> WHAT IS BEING ASKED
Copy out all the entries below word for word, and leave the pictures out of your answer.

> MATERIAL SHOWN
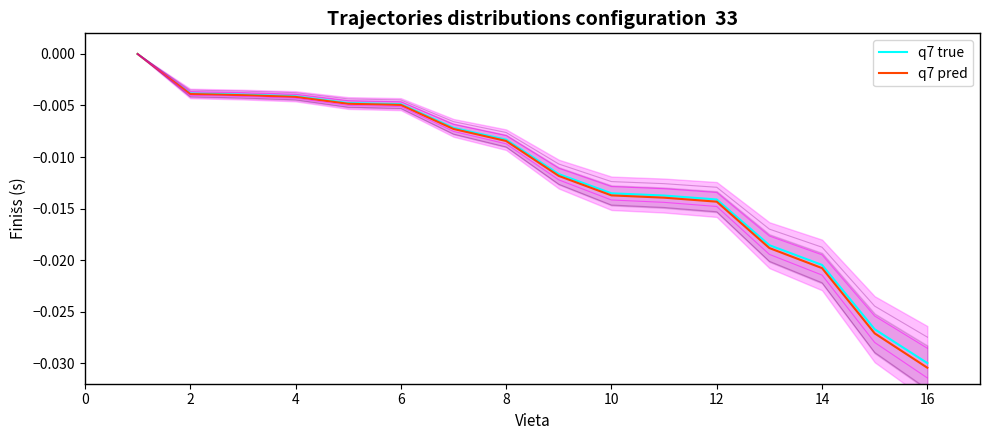

Is it true that q7 pred equals -0.0 at 16?

False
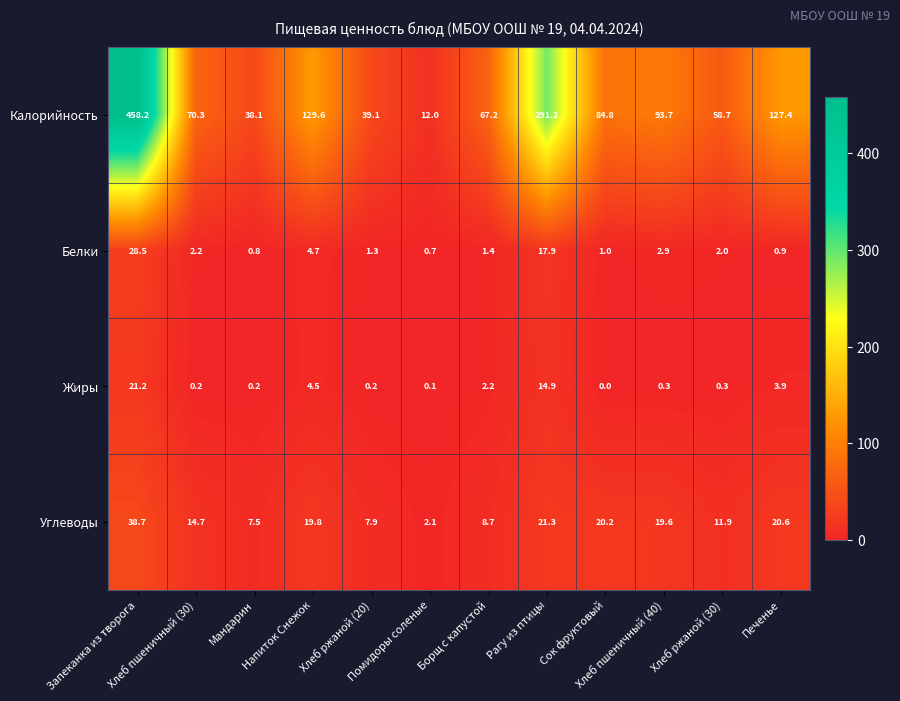

How many series are shown in this chart?

4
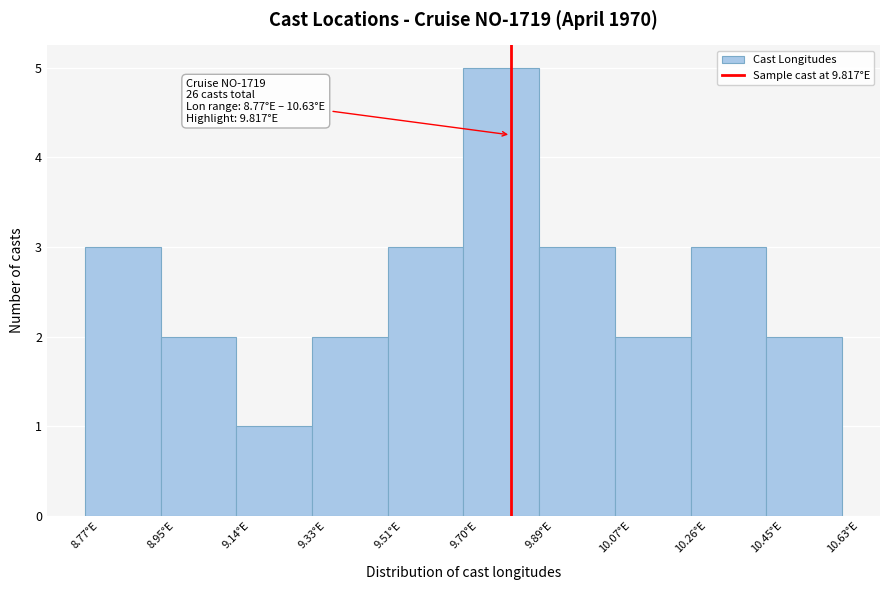

Which range on the x-axis has the tallest bar?

9.70 to 9.88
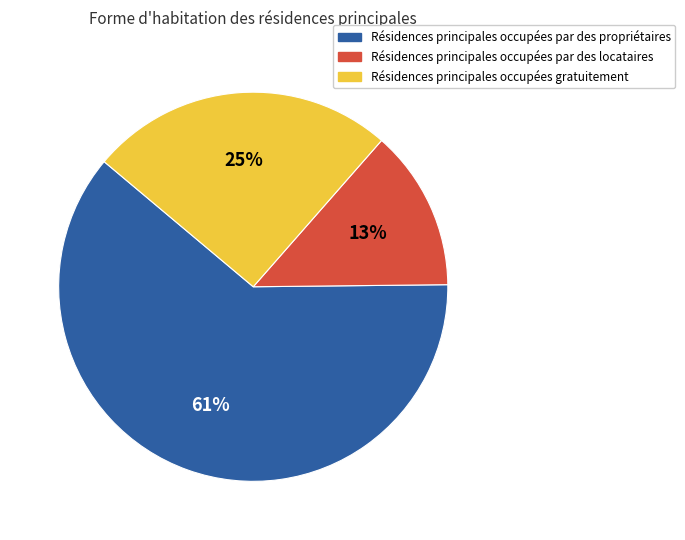

Is there any slice that represents more than half of the pie?

Yes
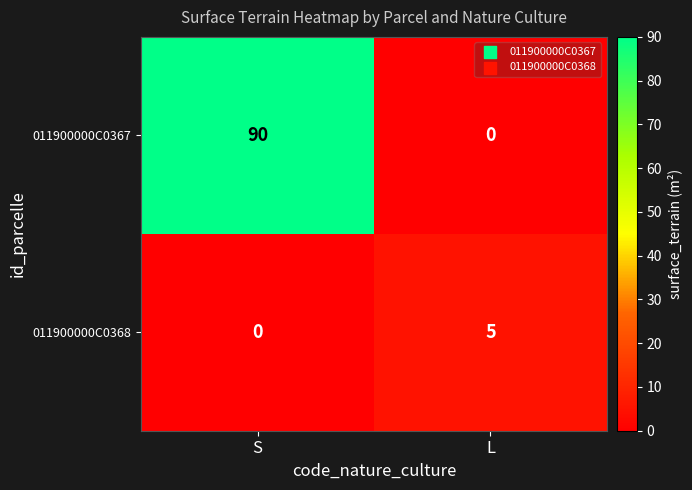

Which series has the largest total across all categories?

011900000C0367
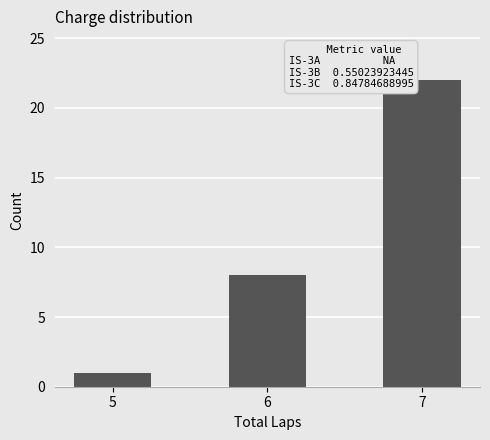

At which category does the chart reach its peak across all series?

7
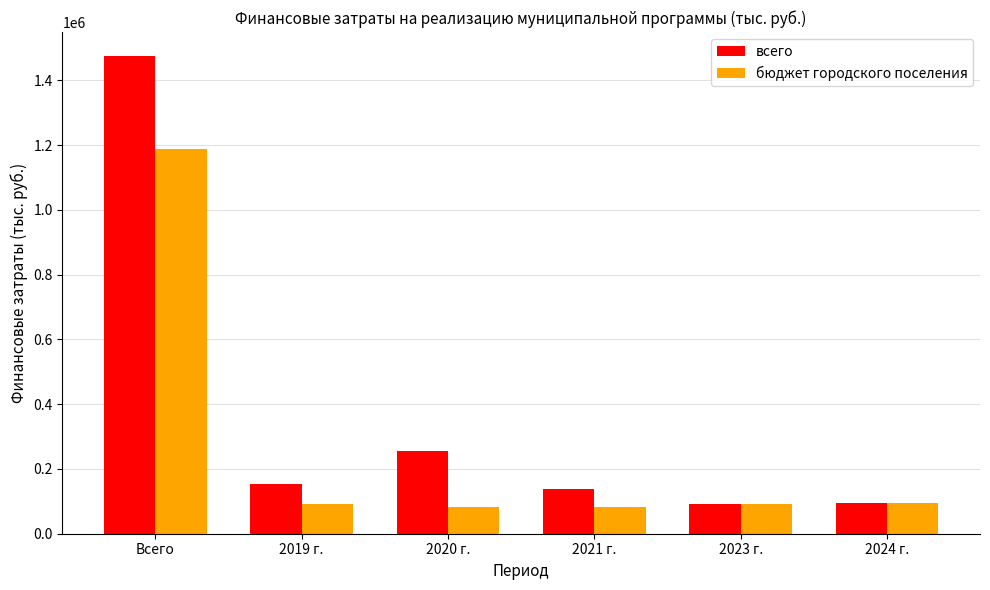

At how many categories does at least one series exceed 1431637?

1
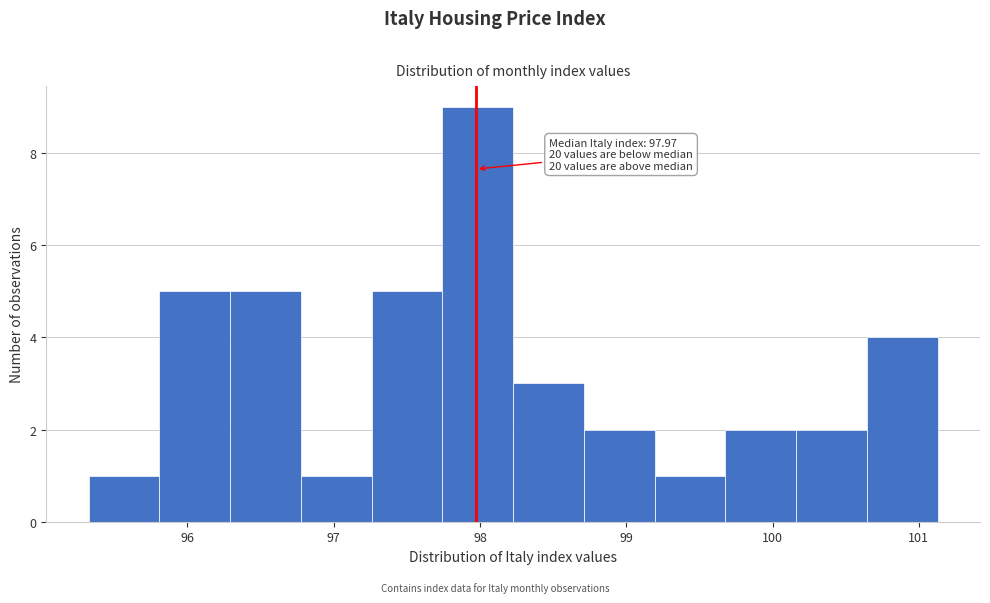

Over which range of the x-axis is the bar tallest?

97.7 to 98.2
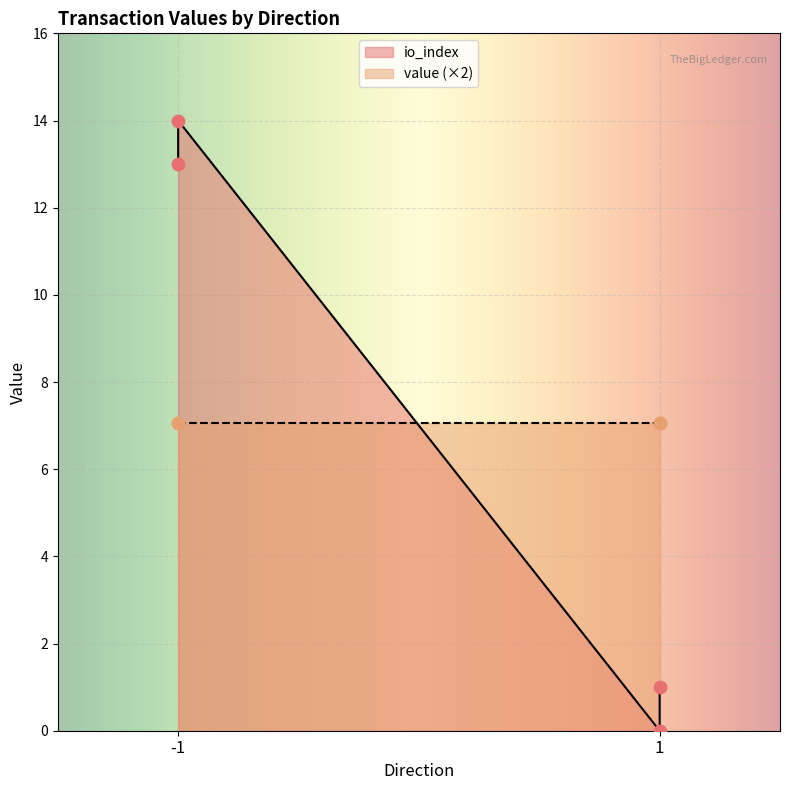

What is the change in value from -1 to -1?

+1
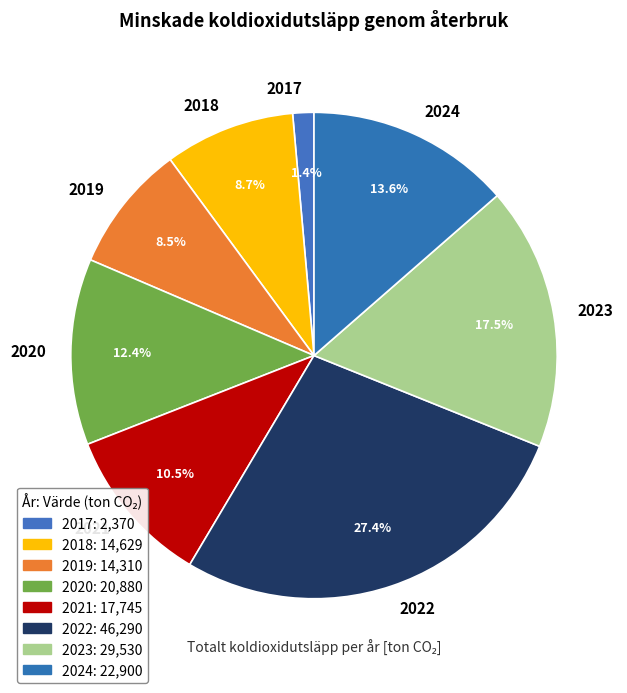

Is 2019 the majority of the pie?

No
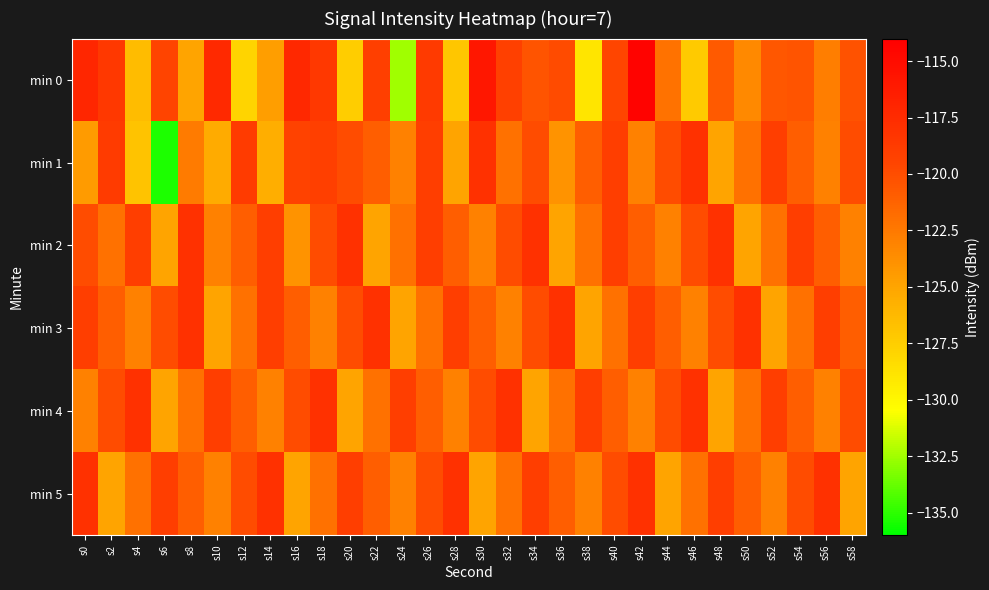

Rank the series by their maximum value, from highest to lowest.

min 0, min 1, min 2, min 3, min 4, min 5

> RESULT OF THE EXERCISE
Is it true that q7 pred equals -0.0 at 16?

False

How many series are shown in this chart?

4

Which range on the x-axis has the tallest bar?

9.70 to 9.88

Is there any slice that represents more than half of the pie?

Yes

Which series has the largest total across all categories?

011900000C0367

At which category does the chart reach its peak across all series?

7

At how many categories does at least one series exceed 1431637?

1

Over which range of the x-axis is the bar tallest?

97.7 to 98.2

What is the change in value from -1 to -1?

+1

Is 2019 the majority of the pie?

No

Rank the series by their maximum value, from highest to lowest.

min 0, min 1, min 2, min 3, min 4, min 5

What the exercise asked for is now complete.